The start of what could be the most meaningful week remaining of this year has been one favouring haven assets. Although they were off their intraday lows when this report was written, stocks initially fell sharply with all the major US indices breaking below last week’s ranges. Meanwhile crude oil prices extended their post-OPEC drop amid growing supply concerns, while the likes of the Japanese yen, Swiss franc and gold all gained ground as the dollar sold off. Even the euro managed to push higher in the dollar’s slipstream as Donald Trump’s latest criticism of the Federal Reserve ahead of Wednesday’s FOMC rate decision weighed on the greenback. Overall, the markets continue to remain in a “risk on, risk off” environment – more of the latter and less so of the former – as market participants weigh the impact of slower economic growth against an outlook for slightly less tighter monetary conditions than was the case previously.
Dovish hike on the cards
The Fed’s rate decision is this week’s major risk event and it is almost safe to say that nothing else will matter. Obviously, something unexpected may come out which will make me eat my words, but as far as scheduled events are concerned, I just don’t think they will have any meaningful impact on the markets as much as the Fed’s meeting will likely have. Investors are expecting to see a dovish rate hike from the Fed – a rate rise, accompanied by a statement that provides an outlook for slower rate increases for the foreseeable future, compared to the central bank’s assessment in September.
Growth concerns mount
Part of the reason why the market is becoming convinced that the Fed will signal a pause in its hiking cycle is evidence of slower economic expansion in major trading partners of the US. The recent emerging market currency crises, trade tariffs and political uncertainties have been factors weighing on consumer and business spending. Investors are concerned that the weakness in foreign demand will hurt the US economy and discourage the Fed from raising rates further.
Trump surprised Fed “is even considering” raising rates
Also weighing on interest rate expectations is, US President Donald Trump’s persistent criticism of the Federal Reserve. Mr Trump is surprised that the US central bank “is even considering” raising interest rates again this week. In a tweet, he said: “It is incredible that with a very strong dollar and virtually no inflation, the outside world blowing up around us, Paris is burning and China way down, the Fed is even considering yet another interest rate hike. Take the Victory!” Interestingly, Mr Trump apparently only becomes vocal about the Fed rate hikes during times of stock market turmoil.
EUR/USD 1.15 on the cards?
With the ECB meeting out of the way, the EUR/USD is still holding above that long-term 1.13 support level (see the monthly in the inset) despite the central bank sounding overall more dovish than expected last week. Thus, if the Fed now turns out to be also more dovish than expected, then the EUR/USD exchange rate could spike higher.

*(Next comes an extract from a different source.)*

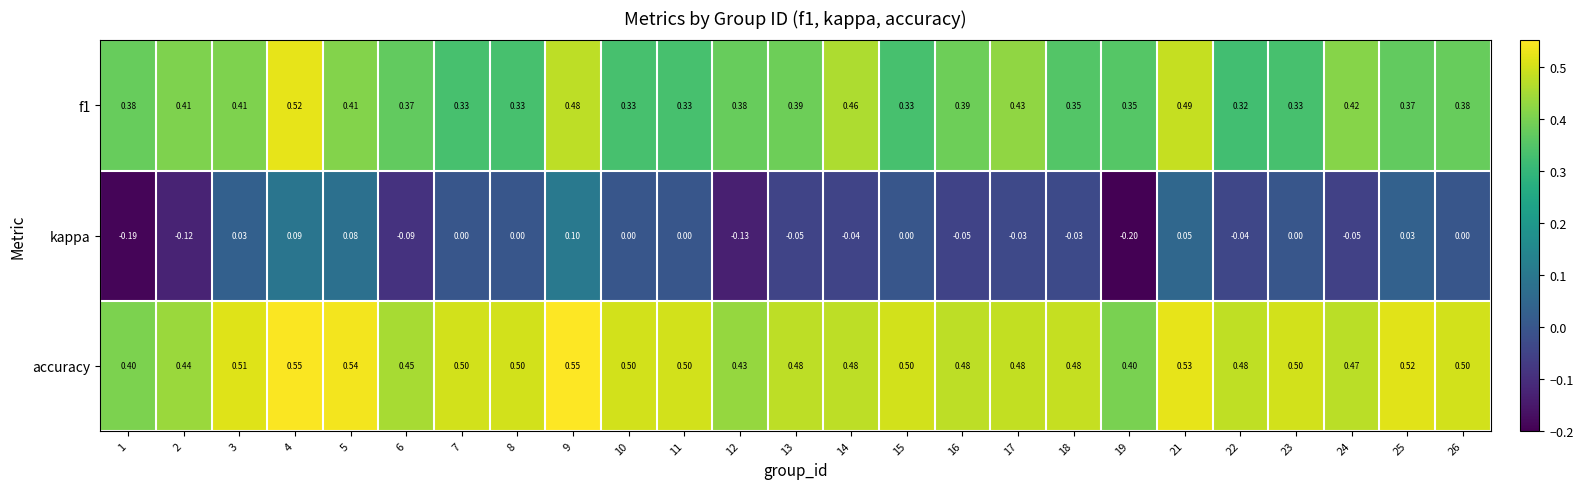

Is the value of accuracy at 6 greater than the value of kappa at 6?

Yes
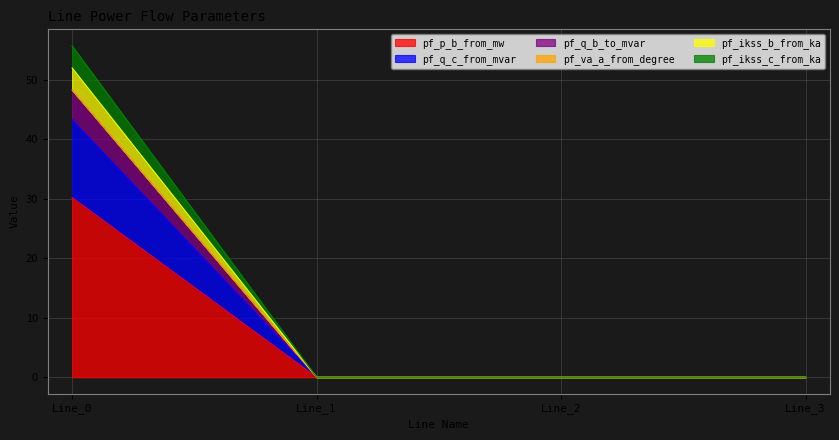

Which has a higher value, Line_0 or Line_1?

Line_0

In fact, looking at the yield difference between US and German 10-year government debt, the risks are skewed to the upside. This yield spread has been putting in short-term higher highs, in favour of German yields. Given the historical relationship between the EUR/USD and the yield spread, the positive divergence we are seeing here does indeed suggest that the exchange rate has some catching up to do. Thus, we expect the EUR/USD to break higher in the coming days. We would be wrong, however, if the EUR/USD were to close decisively below 1.1300.